The former reason to not trust representative governments demonstrates the mechanistic inefficiencies inherent in their design, as it reveals a totally unnecessary, invisible boundary in place between "the people" and "the government." Why does it matter who proposes a good idea? Do I have to be a congressman to be able to make an important decision for society? What if my idea is superior to its competitors, but no one cares, because I am not in a position of power? Such apathy is an expression of what is known as the appeal to authority fallacy -- that logical error which leads its hosts to believe that, since a person has been elected into office, for example, he or she will have superior ideas to those of the "average" person. If a populace is not informed enough to make its own decisions, then it necessarily follows that it is also not informed enough to vote those into power deemed capable of doing it for them. This realization should cause us to reject the democratic model in favor of rule by ideas, and to stress educational reform -- if we truly want to encourage objectivity and innovation.
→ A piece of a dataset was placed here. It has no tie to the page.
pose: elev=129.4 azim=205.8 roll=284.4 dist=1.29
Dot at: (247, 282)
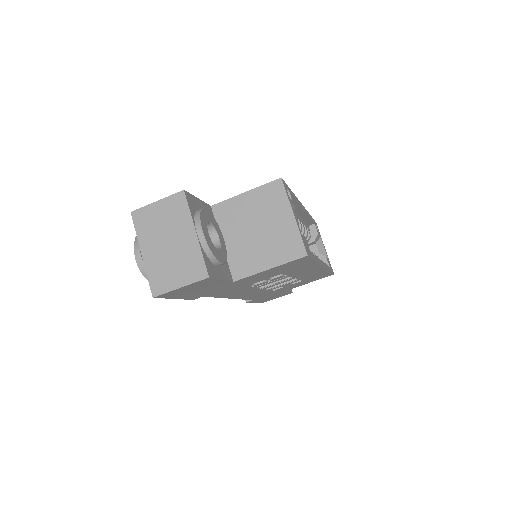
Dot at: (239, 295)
The second reason to not trust representative governments pertains to the scientific method, and how it can be used to make informed, rational decisions in society. An idea should not be considered worthy of implementation solely because it is popular, and to think otherwise is to commit the argumentum ad populum, or argument from popularity fallacy. Put simply, one unbiased perspective is superior to a consensus among a hundred biased perspectives. Creationism, for example, might make us feel good inside, but we shouldn't submit to the constraints of that belief system simply because the majority of the world is invested in religion.
Why should action be any different? Simply disagreeing with your representatives and their corresponding voter bases is not enough if all that it terminates in is your grinning and bearing the situation; if you don't think that something makes sense, then you shouldn't do it (except in cases where prison time and other penalties prove impractical, of course).
Finally, consider that ideas inside of minds are analogous to files on hard drives. When discussing the data stored on those latter devices, how often do we deal with the devices as wholes? In other words, if I want to download a file from the Internet, I don't fly to where the host is physically located and confiscate the hard drive on which the file is stored. Why, then, should I elect a leader, when I can directly download his good ideas instead? Where biases prevent a person from making rational decisions in particular areas of policy, we would do well to attempt to override those biases; where no such biases exist, we should listen. I don't have to find all of a person's ideas to be rational in order to find some of them to be, so why aren't we dealing with individual ideas instead of with groups of ideas running on faulty cognitive hardware?
If one person has the best idea in a given scenario, then his idea will lead the way, but if his idea in a second scenario isn't that great, then the group will opt for a superior competing idea -- no leadership required.
Remember: We don't have ideas -- ideas have us.